The film's cinematography, by Lucien Ballard (The Wild Bunch, 1969) and Philip Lathrop (The Pink Panther, 1964), delivers the appropriate epic look to the story, beginning with the film's opening aboard Whip's ship. Such grand scale photography had its problems, though. Heston recalls in his autobiography In the Arena: "From shooting on a ship we moved to shooting from a chopper, which also has its problems. It can give you wonderfully acrobatic shots, not possible before the quantum leap in a helicopter design provided by the Vietnam War, but it's almost as tricky as filming on the water. What looked like a fairly simple shot-throwing a dead leper from a cliff into the sea off the leper island of Molokai-was vastly complicated by the chopper's problems. We spent half a day on it."
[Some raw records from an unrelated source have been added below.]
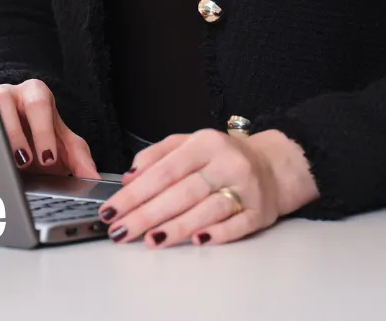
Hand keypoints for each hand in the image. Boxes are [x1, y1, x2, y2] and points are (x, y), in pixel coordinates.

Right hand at [0, 79, 97, 177]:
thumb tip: (94, 179)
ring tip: (7, 164)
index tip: (48, 159)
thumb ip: (81, 160)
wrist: (22, 134)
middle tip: (26, 162)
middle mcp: (11, 94)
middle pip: (9, 101)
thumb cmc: (44, 135)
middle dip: (17, 134)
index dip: (43, 131)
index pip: (40, 104)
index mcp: (37, 93)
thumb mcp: (65, 144)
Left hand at [96, 128, 318, 246]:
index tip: (112, 208)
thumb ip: (158, 155)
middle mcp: (226, 163)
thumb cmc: (223, 157)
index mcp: (205, 143)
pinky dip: (216, 234)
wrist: (273, 165)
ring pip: (207, 209)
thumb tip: (129, 176)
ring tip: (150, 239)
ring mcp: (245, 188)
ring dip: (177, 227)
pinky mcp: (260, 212)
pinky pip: (236, 225)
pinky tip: (196, 241)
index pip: (165, 169)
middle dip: (147, 214)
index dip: (136, 192)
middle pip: (182, 191)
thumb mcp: (190, 143)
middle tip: (121, 230)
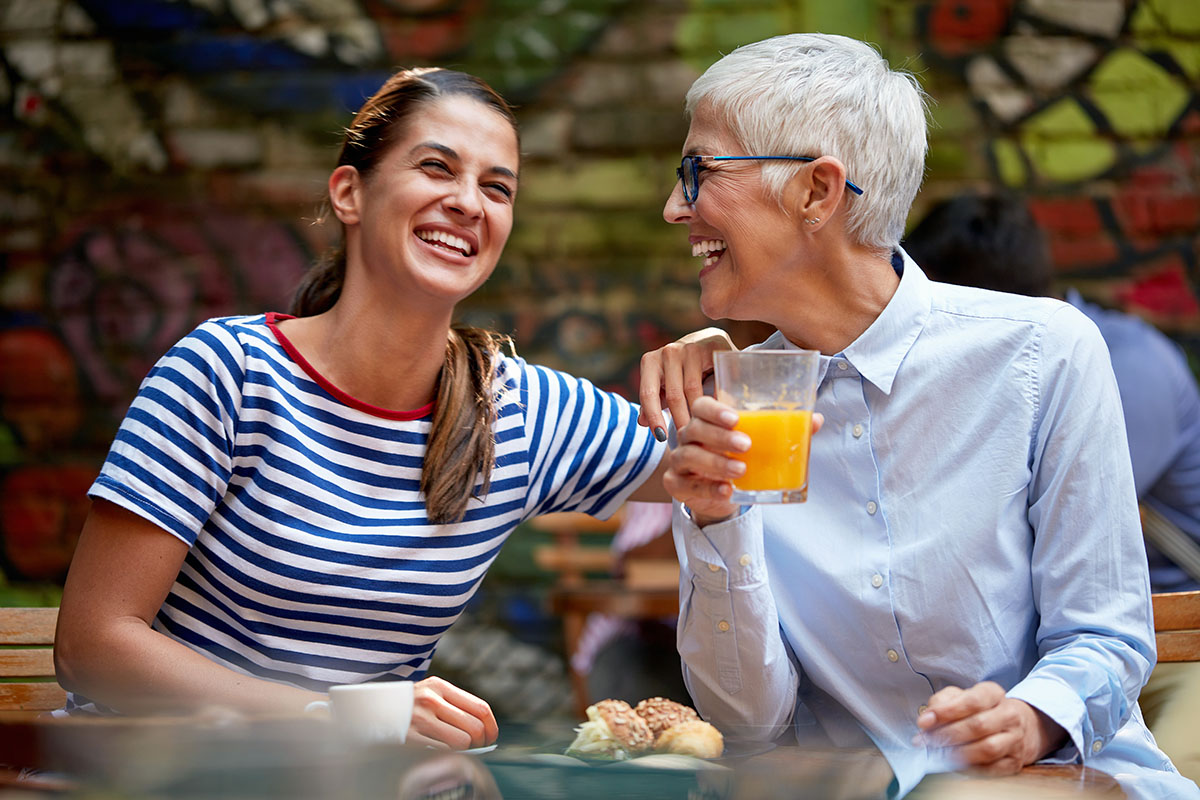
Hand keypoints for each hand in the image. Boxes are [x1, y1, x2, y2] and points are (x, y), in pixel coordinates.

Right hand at [406, 676, 498, 749]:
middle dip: (481, 742)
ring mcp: (420, 718)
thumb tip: (481, 728)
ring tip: (458, 750)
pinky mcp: (410, 737)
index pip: (480, 707)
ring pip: (463, 741)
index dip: (491, 726)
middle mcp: (431, 699)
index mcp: (439, 686)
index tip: (491, 737)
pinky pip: (443, 751)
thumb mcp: (428, 694)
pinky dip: (449, 755)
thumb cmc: (405, 706)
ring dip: (465, 750)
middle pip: (475, 726)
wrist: (368, 710)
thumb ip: (452, 705)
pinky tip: (442, 752)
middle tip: (476, 747)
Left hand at [638, 328, 735, 436]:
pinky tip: (718, 414)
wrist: (707, 342)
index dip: (654, 417)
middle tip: (689, 442)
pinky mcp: (711, 347)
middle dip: (680, 420)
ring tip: (703, 432)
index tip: (661, 438)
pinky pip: (713, 379)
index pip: (648, 393)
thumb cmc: (681, 370)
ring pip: (693, 389)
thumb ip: (654, 402)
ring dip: (698, 413)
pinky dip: (714, 399)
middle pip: (673, 394)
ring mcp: (690, 348)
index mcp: (650, 362)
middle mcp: (667, 352)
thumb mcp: (664, 385)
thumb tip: (642, 423)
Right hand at [665, 396, 822, 526]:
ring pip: (690, 455)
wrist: (721, 492)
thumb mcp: (760, 444)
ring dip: (716, 463)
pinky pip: (687, 484)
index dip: (715, 410)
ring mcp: (679, 461)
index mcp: (706, 420)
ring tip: (741, 470)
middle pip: (695, 428)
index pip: (702, 406)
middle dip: (720, 437)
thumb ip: (783, 430)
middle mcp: (688, 436)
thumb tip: (815, 420)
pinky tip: (727, 490)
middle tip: (746, 445)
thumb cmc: (738, 458)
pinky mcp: (676, 484)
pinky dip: (708, 487)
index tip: (736, 419)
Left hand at [915, 681, 1066, 774]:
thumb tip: (926, 721)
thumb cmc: (980, 711)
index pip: (972, 701)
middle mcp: (1009, 715)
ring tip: (939, 754)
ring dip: (958, 754)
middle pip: (978, 726)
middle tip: (927, 741)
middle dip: (948, 735)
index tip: (924, 722)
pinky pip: (991, 769)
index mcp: (993, 693)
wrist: (1016, 727)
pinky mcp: (1015, 762)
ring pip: (987, 749)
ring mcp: (1015, 740)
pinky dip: (969, 769)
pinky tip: (954, 764)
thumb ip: (941, 703)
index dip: (946, 712)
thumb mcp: (960, 697)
The Hawaiians is directed by Tom Gries (father of The Pretender's Jon Gries), who had collaborated with Heston on what many believe is the actor's finest film, Will Penny (1968). Gries and Heston had just finished another film prior to work on The Hawaiians - Number One (1969) - about a pro quarterback pushing forty. In his autobiography, Heston remembers his ambivalence towards his role in The Hawaiians: "I tried my best to dismiss my anxieties about Whip Hoxsworth's structural function on the film. Maybe this blunted the swordblade edge an actor should bring to any role. If that's so, I have no excuse for it." Heston expressed concern about not being more involved in his part throughout his journal entries for the production. He says he told producer Walter Mirisch (Hawaii) from the beginning that the real story revolved around Tina Chen's character and not his own. "You also need to fall in love with the guy you're playing, to marry his story....I'd certainly done it with Tommy Gries on Will Penny and Number One, but we somehow fell short on The Hawaiians."
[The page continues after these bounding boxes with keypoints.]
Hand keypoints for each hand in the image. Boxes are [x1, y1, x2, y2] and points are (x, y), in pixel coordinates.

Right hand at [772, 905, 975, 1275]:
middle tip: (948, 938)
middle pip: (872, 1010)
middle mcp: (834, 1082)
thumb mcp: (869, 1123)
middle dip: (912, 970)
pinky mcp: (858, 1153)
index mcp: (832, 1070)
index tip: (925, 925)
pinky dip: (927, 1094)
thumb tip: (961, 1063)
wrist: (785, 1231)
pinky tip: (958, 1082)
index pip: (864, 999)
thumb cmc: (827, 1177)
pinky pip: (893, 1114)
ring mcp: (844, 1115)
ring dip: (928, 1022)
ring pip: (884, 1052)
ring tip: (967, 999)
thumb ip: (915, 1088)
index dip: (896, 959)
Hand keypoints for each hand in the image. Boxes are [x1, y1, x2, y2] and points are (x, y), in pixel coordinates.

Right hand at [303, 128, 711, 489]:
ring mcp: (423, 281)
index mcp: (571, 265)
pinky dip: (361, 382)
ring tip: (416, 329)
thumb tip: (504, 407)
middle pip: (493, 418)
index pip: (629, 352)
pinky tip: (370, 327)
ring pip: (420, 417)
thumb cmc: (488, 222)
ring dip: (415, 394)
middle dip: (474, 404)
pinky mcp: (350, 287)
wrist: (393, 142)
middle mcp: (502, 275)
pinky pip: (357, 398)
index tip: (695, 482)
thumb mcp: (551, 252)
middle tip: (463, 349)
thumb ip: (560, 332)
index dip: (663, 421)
Despite Heston's admitted disengagement from his character, The Hawaiians manages to create a compelling picture of a turbulent time that is still not well understood. The film was nominated for the Oscar® for Best Costume Design and Tina Chen was nominated for the Best Supporting Actress Golden Globe.
Producer: Walter Mirisch, Robert Stambler
Director: Tom Gries
Screenplay: James Michener (novel), James R. Webb
Cinematography: Lucien Ballard, Philip H. Lathrop
Film Editing: Byron 'Buzz' Brandt, Ralph E. Winters
Art Direction: George B. Chan
Music: Henry Mancini
Cast: Charlton Heston (Whipple Hoxworth), Geraldine Chaplin (Purity Hoxworth), John Phillip Law (Noel Hoxworth), Mako (Mun Ki), Khigh Dhiegh (Kai Chung), Don Knight (Milton Overpeck).